SAN FRANCISCO - In California, a white male cop claims he was passed over for a promotion in 2007 because of racial bias.
"The city has a longstanding custom and practice in discriminating against white males," according to a lawsuit complaint filed by officers Heinz Hofmann and Thomas Buckley.
"The reason plaintiffs were passed over for lower-ranking minorities," the complaint says, "was because plaintiffs are white," local sources report.
Hoffman and Buckley's attorney, Patrick Manshardt said, "The primary issue was race. Lieutenant Hoffman and Lieutenant Buckley weren't of the race that the department was seeking to promote."
Manshardt said the Department has a history of unlawful, antiwhite discrimination. The attorney previously won a $1.6 million settlement for his clients in 2007 after five African Americans were promoted unfairly over white officers, Manshardt says.
In the case of Hoffman and Buckley, "I imagine there will be some time before they get around to making up a reason as to why they didn't promote my client," Manshardt said. "I already know the reason, and it was because they promoted people because of their race."

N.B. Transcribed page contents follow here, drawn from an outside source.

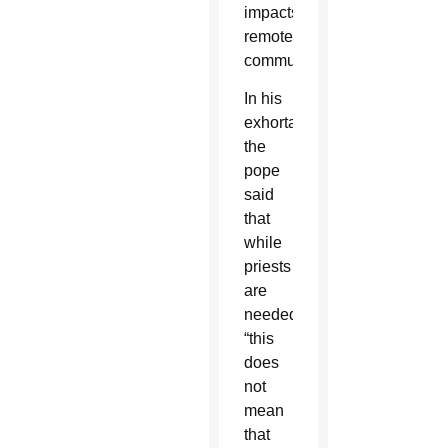
impacts
remote
communities.
In his
exhortation,
the
pope
said
that
while
priests
are
needed,
“this
does
not
mean
that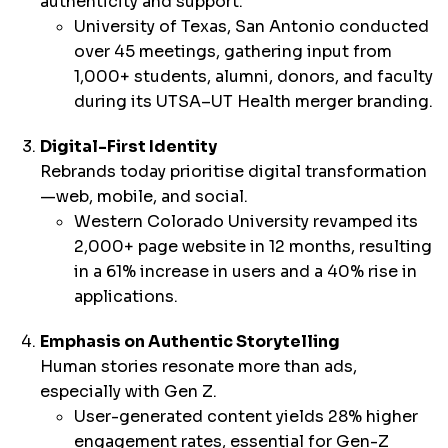
authenticity and support.
University of Texas, San Antonio conducted
over 45 meetings, gathering input from
1,000+ students, alumni, donors, and faculty
during its UTSA–UT Health merger branding.
Digital-First Identity
Rebrands today prioritise digital transformation
—web, mobile, and social.
Western Colorado University revamped its
2,000+ page website in 12 months, resulting
in a 61% increase in users and a 40% rise in
applications.
Emphasis on Authentic Storytelling
Human stories resonate more than ads,
especially with Gen Z.
User-generated content yields 28% higher
engagement rates, essential for Gen-Z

According to the complaint in Hoffman v. SF, San Francisco, the SFPD changed its promotion exam policies in response to a 1978 court order, thanks to a 1973 antidiscrimination lawsuit filed by Black SFPD employees calling themselves Officers for Justice.
At root of the allegation of antiwhite bias is the way SFPD promotion exams are graded. Rather than score exams on a precise, 1 to 100 numerical basis, exam results are categorized according general grade levels.
Candidates are then selected for eligibility for promotion according to criteria such as education, training, assignments, disciplinary history, and commendations or awards.
According to the complaint, this system discriminates against Whites because it leads to an unfair overemphasis on subjective, nonexam-related factors.